Not all families involve children. Even those that do may also include four-legged family members. Pets and companion animals often wind up overlooked in the early stages of a divorce. It can take someone a little bit of time to come around to the realization that a divorce will affect their "fur baby" as well as their children and finances.

For many people, especially those without children, possession of a pet after a divorce can quickly become a very contentious issue. If you feel worried about how you and your spouse will address your pets in your divorce, educating yourself about Colorado's approach to animals in a divorce can help.
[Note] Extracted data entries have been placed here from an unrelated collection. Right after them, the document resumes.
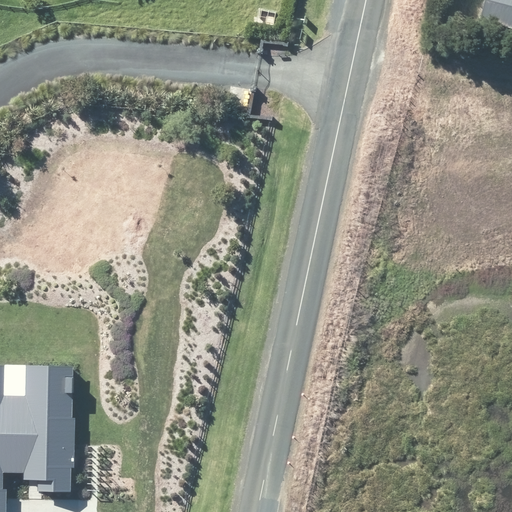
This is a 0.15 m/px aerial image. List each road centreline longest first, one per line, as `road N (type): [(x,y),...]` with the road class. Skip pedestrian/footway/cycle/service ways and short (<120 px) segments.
road 1 (unclassified): [(344,87),(252,511)]
road 2 (residential): [(344,87),(91,54),(49,62),(0,89)]
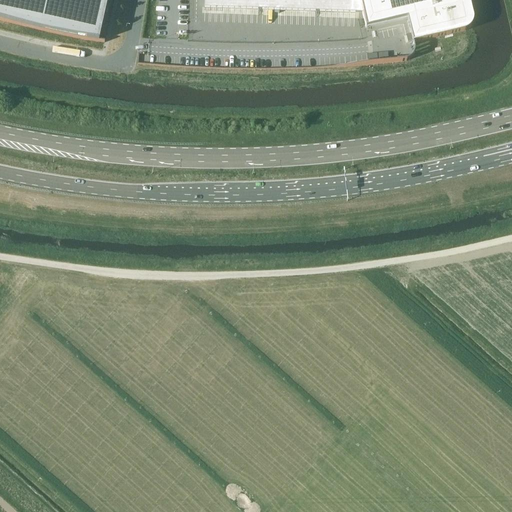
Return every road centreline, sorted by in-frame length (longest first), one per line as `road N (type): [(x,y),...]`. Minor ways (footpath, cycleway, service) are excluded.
road 1 (primary): [(511,118),(280,157),(104,152),(0,132)]
road 2 (primary): [(0,171),(229,194),(349,188),(511,155)]
road 3 (track): [(511,237),(304,272),(110,272),(0,256)]
road 4 (unclassified): [(0,44),(96,61),(125,57),(138,0)]
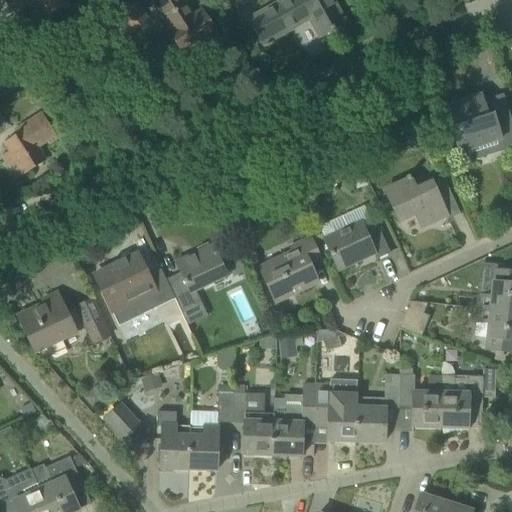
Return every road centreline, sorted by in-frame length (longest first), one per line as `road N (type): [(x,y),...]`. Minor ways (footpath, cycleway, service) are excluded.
road 1 (residential): [(0,226),(433,27),(510,0)]
road 2 (residential): [(511,449),(191,511)]
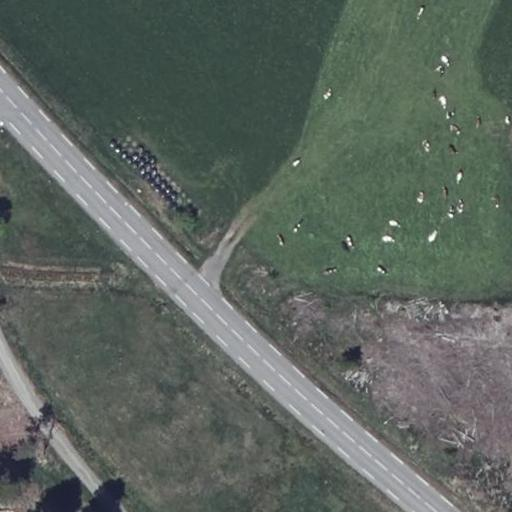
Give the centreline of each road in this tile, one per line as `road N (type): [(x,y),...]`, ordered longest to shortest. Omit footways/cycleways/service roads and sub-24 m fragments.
road 1 (secondary): [(0,91),(168,267),(436,511)]
road 2 (unclassified): [(0,350),(25,407),(119,511)]
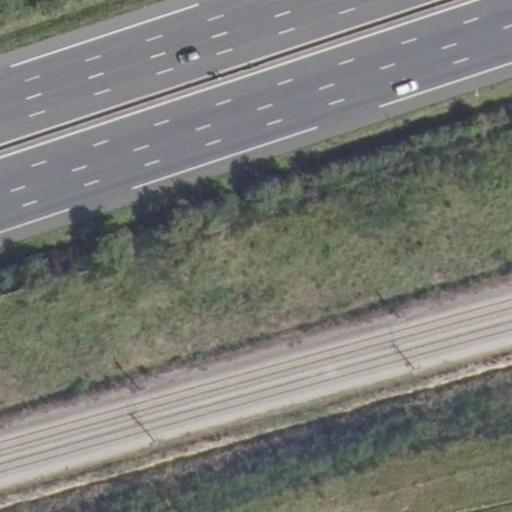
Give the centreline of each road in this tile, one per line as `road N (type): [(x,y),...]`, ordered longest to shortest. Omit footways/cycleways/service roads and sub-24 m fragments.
road 1 (motorway): [(0,195),(511,25)]
road 2 (motorway): [(323,0),(0,106)]
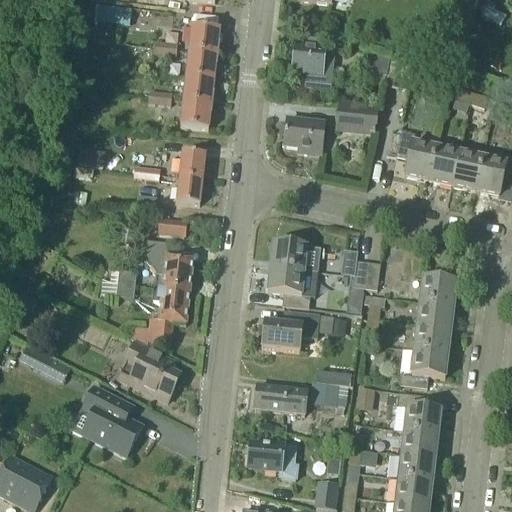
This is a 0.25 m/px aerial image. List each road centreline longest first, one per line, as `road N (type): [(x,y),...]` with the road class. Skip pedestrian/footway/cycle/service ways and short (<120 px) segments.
road 1 (residential): [(204,511),(241,184)]
road 2 (residential): [(470,511),(503,241)]
road 3 (residential): [(503,241),(241,184)]
road 4 (residential): [(241,184),(262,0)]
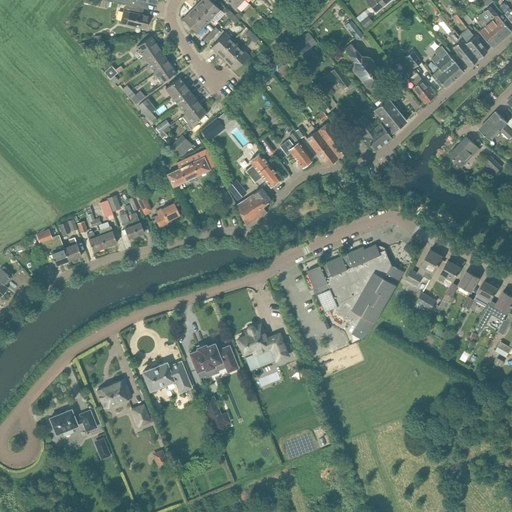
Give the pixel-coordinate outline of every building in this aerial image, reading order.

Colorado courts view animals as property, not as people

While you know that your pet is a very important part of your family, legally speaking, your pet is a possession. Companion animals often have large emotional value to the people who raise and care for them. However, from the point of view of the court, it is a possession, not afforded the same rights and considerations as a person.

Unless your animal is a prize-winning show dog or a champion breeder, the financial value of your animal is probably relatively small. The courts will not assign an arbitrary value simply because both you and your spouse hold strong emotional attachments to the dog. Certain other factors, like the attachment of minor children and their living arrangements in a divorce, could affect how the courts handle your pet.

You may be able to negotiate for possession of the dog with your spouse prior to filing divorce. Most likely, you will have to offset maintaining ownership of the animal with some other valuable consideration. The courts will likely approach who keeps your pet in the same manner. In a best-case scenario, they may consider who spent more time with the animal or who can provide a better home. Most times, sadly, that level of concern for the animal will not occur in court.

Is your pet marital property or separate property?

One of the most important factors that will determine how the courts handle your pet is when you obtained your pet and how you did so. Typically, anything you acquired during marriage belongs jointly to you and your spouse.

Exceptions to this rule include when something you own was a gift or part of an inheritance. If a friend gave you your pet, you may be able to claim your pet as separate property. The same may also be true if you inherited your pet from a deceased loved one. Similarly, if either spouse owned the animal prior to marriage, that may make the animal separate property.

However, if both spouses contributed to the maintenance and care of that animal during the marriage, including by walking the dog, cleaning the cat litter or paying veterinary bills, that could make the courts consider your pet marital property, even if it would otherwise be separate property.

Unless you have an ironclad case for your pet being separate property, chances are strong that the courts will view it as marital property. You should prepare yourself for the possibility that your spouse will receive the pet, not you, and decide now how much you are willing to compromise to secure possession of your pet in a divorce.